Passage shown —
## BEGIN

Dahlia Ravikovitch was born on November 18, 1936 in a suburb of Tel Aviv, Israel. When she was 6, her father, a Chinese immigrant to Israel, an engineer, was killed by a drunk driver. Following his death, Dahlia's family moved to a kibbutz (a small Jewish community, primarily agrarian and very primitive in both social customs and potential education within), which Dahlia left at the age of 13 to live with a series of foster families. The education she received after she left the kibbutz was top-notch, she studied literature at the Hebrew University in Jerusalem. Early in her life she worked as a theatrical and television critic. She was married and divorced thrice. She has published somewhere around 20 volumes of works, including two poetry books and three children's stories. She also made a living for a while translating various literary pieces into Hebrew, and worked as a journalist for some time for the daily newspaper, the  Ma'ariv. After her retirement from journalism, she began to very seriously get into writing poetry, and quickly became well known as the only female Israeli poet of the time. Her works formed a stark contrast to her male counterparts of the time. Plagued by depression, her body was found in her Tel Aviv home by her son on August 21, 2005.

## END

Extend the Dahlia Ravikovitch biography, picking up right after its last sentence.

Dataset content —
## BEGIN

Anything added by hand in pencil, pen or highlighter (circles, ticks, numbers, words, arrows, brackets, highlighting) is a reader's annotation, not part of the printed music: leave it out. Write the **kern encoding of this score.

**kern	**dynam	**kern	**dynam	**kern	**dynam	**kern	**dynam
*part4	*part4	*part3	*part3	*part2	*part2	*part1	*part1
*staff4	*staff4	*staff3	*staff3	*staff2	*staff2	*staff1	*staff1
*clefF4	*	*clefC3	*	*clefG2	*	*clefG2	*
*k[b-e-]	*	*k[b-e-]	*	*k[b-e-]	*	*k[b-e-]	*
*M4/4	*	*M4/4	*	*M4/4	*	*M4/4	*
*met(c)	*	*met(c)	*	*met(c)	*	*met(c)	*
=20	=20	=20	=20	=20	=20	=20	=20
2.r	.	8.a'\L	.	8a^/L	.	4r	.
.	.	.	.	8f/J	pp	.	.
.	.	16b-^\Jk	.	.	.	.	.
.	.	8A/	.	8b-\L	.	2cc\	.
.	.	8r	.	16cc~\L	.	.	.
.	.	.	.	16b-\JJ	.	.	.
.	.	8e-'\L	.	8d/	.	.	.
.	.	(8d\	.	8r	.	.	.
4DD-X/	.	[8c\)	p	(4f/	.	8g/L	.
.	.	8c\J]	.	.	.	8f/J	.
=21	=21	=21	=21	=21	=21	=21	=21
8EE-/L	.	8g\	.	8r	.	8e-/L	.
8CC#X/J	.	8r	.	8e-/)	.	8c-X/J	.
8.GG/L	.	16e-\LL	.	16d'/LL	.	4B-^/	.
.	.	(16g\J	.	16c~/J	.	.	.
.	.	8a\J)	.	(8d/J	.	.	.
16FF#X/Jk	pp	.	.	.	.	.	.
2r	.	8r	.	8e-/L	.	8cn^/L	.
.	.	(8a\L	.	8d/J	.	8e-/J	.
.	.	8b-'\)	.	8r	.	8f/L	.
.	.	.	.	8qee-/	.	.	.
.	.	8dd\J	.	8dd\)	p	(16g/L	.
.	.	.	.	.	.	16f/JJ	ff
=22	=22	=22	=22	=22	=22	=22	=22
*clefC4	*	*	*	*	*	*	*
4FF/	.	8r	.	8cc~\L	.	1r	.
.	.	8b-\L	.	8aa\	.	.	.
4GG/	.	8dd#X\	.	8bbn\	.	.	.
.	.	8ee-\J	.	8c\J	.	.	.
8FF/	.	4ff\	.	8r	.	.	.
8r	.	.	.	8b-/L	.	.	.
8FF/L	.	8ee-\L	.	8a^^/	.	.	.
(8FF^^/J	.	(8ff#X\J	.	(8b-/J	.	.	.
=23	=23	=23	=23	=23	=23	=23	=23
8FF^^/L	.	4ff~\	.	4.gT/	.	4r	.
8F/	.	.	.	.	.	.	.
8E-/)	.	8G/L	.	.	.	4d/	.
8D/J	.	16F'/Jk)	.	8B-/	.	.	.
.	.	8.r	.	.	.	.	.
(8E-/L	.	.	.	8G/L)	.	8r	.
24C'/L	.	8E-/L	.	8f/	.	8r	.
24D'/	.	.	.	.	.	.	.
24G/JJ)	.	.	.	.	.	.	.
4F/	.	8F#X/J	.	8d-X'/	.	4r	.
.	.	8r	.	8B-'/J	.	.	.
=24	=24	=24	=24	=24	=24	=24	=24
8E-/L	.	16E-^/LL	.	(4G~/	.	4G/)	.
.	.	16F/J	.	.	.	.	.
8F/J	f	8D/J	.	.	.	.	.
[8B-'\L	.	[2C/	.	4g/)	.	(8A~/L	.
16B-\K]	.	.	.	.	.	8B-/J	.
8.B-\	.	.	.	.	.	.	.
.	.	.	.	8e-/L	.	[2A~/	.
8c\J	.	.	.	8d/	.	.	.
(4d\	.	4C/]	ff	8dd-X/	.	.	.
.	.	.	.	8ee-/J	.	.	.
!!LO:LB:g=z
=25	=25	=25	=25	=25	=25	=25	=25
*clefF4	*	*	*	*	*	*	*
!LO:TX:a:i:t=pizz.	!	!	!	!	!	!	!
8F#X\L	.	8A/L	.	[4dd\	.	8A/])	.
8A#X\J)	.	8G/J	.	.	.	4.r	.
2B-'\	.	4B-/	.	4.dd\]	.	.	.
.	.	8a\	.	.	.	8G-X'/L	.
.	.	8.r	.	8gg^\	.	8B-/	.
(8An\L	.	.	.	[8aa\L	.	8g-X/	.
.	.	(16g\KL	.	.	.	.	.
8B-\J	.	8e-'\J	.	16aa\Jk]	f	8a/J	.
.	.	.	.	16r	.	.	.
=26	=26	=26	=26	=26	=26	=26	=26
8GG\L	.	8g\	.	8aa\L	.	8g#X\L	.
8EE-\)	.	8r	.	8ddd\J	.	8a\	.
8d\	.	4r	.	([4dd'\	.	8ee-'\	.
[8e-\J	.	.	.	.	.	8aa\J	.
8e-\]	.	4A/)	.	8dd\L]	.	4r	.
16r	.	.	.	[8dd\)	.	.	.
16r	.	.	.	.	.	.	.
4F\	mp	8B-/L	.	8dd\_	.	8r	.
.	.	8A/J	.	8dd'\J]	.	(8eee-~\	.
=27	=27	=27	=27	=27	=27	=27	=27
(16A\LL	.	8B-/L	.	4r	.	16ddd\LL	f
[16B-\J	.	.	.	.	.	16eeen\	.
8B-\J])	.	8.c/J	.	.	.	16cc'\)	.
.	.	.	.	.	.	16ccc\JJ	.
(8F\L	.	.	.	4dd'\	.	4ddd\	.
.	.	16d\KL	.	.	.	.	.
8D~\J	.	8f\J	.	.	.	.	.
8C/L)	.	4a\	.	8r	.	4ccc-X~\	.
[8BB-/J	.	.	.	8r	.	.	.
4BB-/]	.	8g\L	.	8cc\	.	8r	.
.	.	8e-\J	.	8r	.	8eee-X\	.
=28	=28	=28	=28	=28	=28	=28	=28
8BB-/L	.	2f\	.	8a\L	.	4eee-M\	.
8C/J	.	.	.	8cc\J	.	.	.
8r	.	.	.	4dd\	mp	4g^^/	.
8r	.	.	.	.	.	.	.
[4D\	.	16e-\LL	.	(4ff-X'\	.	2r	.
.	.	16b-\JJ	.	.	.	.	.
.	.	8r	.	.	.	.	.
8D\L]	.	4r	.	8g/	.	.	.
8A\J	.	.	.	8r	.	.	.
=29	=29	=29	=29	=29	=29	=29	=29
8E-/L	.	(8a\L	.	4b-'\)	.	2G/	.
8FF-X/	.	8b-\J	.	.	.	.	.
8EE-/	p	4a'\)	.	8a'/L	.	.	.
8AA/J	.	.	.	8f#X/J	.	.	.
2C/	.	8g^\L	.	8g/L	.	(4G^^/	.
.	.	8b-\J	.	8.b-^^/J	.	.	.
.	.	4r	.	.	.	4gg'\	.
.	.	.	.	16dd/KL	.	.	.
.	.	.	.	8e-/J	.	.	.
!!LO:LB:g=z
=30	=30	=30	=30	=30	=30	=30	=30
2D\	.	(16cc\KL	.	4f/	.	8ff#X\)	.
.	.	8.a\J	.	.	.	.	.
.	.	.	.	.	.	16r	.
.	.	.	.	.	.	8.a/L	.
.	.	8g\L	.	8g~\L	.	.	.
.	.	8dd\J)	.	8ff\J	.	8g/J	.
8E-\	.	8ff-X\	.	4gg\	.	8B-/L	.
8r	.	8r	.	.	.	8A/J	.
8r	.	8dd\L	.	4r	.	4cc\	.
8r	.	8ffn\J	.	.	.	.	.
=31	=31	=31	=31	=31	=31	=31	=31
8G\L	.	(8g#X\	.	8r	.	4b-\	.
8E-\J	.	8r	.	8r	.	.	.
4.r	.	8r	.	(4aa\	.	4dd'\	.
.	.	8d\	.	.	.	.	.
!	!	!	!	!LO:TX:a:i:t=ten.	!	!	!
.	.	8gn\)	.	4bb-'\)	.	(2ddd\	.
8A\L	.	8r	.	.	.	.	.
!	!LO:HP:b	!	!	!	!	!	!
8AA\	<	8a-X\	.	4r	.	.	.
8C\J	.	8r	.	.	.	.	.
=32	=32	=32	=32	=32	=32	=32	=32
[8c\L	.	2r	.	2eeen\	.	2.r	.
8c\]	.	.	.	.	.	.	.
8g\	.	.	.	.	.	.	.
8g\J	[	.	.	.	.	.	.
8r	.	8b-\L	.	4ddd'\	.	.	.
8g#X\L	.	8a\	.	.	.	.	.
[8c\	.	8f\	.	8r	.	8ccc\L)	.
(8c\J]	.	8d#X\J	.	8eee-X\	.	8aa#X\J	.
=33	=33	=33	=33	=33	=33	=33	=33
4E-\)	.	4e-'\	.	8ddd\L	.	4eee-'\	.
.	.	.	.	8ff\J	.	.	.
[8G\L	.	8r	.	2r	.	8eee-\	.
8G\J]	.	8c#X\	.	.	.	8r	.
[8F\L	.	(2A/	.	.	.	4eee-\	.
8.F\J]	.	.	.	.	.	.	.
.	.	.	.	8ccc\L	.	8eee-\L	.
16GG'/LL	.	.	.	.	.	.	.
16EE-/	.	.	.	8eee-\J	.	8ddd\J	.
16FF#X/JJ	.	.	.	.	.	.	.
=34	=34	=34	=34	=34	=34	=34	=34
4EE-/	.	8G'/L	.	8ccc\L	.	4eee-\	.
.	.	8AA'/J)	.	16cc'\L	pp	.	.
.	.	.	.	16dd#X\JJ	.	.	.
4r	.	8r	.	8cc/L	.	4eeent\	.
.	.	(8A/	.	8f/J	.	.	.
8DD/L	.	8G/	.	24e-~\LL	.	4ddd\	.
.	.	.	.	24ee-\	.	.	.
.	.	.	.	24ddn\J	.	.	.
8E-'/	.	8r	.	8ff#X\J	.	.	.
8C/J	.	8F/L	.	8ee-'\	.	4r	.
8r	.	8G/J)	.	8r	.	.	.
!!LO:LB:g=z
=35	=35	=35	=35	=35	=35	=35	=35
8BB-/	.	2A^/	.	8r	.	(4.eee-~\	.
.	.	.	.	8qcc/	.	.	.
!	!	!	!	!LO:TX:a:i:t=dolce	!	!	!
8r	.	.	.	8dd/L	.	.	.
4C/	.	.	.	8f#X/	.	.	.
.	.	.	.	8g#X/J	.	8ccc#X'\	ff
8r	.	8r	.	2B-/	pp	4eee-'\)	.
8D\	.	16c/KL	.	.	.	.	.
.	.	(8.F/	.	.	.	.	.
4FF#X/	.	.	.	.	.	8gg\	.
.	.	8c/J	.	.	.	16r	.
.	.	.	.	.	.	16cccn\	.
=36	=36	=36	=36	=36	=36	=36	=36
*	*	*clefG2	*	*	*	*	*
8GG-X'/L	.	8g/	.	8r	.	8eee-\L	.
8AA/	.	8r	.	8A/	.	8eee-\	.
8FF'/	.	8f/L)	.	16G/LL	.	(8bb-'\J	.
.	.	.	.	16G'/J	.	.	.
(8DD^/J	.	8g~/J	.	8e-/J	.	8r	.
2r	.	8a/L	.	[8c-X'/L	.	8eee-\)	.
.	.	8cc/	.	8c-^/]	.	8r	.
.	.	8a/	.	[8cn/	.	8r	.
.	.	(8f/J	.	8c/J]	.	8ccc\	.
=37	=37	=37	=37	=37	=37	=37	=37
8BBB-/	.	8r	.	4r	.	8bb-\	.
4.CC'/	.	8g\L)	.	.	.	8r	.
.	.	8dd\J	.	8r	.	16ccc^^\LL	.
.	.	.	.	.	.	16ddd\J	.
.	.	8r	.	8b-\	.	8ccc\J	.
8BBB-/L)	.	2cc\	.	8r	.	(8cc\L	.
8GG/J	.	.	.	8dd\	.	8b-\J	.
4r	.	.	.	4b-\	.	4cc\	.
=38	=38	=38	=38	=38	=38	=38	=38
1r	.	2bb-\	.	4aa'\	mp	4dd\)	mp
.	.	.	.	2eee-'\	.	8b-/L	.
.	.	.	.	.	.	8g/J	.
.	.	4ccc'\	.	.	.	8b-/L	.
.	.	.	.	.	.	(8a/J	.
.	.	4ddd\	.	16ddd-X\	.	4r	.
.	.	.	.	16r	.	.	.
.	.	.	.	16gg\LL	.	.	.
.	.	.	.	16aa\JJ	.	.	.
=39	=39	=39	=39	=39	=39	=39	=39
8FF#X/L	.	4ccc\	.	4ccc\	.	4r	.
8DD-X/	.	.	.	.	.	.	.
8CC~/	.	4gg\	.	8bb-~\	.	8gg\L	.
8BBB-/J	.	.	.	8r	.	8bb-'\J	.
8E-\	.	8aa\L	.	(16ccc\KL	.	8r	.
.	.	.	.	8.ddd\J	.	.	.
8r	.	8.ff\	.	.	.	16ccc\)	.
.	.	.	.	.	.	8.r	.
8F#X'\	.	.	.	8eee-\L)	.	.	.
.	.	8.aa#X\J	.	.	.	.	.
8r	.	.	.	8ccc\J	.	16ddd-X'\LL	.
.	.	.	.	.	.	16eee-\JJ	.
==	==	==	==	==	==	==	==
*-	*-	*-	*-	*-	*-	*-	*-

## END

Answer to this problem —
Analysis on You Can't Kill a Baby Twice: Following the horrors of Sabra and Shatila, there was an uproar of anti-war political poetry in response to the acts. Ravikovitch's poem uses allusions and similarities to the holocaust to show the irony of Jewish soldiers killing Arabs. The references and reminders of the styling and scale of the holocaust is seen through the transportation and methodology of the Nazis in the death camps, the fact that most Nazi soldiers blamed their commanding officers and were brutal and hostile to the prisoners is echoed in the interaction with an Israeli soldier in the poem. Calling memory to the killing of millions of children during the holocaust is also seen in the poem, as well as the symbolism of the innocence and wish to just leave it all behind of all involved. This poem represents a level of political and materialistic awareness not shown by any other of Ravikovitch's poetry, besides maybe "Hovering at a Low Altitude", as much of her other works deal with the fantastical and idealistic and spiritual of the earth, and very rarely indicate any relation to real-world events or relevant themes, showing the pure emotional toll that necessitated the mass response from artists all over the world to the massacre. 

Works Cited: 

Cohen, Zafrira L. "Dalia Ravikovitch | Jewish Women's Archive." Jewish Women; A Comprehensive Historical Encyclopedia. Jewish Women's Archive, n.d. Web. 13 May 2014.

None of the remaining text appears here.